▶ **What the task requires**: Where a line below contains "buttons", count it. Reply with the total only.

▶ **Records provided**:
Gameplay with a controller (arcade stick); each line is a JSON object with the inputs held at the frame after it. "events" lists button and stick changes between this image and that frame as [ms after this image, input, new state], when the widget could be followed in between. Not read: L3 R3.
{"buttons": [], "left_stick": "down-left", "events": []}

==

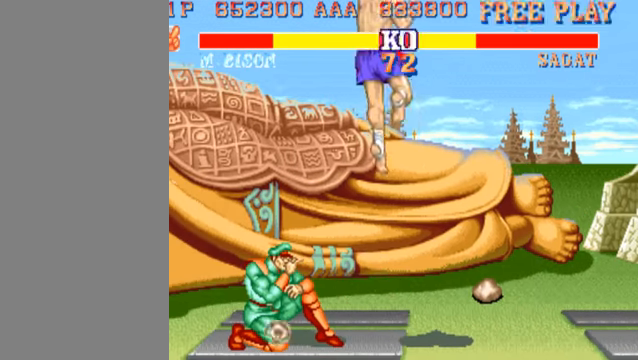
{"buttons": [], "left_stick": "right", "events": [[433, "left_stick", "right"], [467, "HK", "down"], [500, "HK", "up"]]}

▶ **Exercise solution**: 2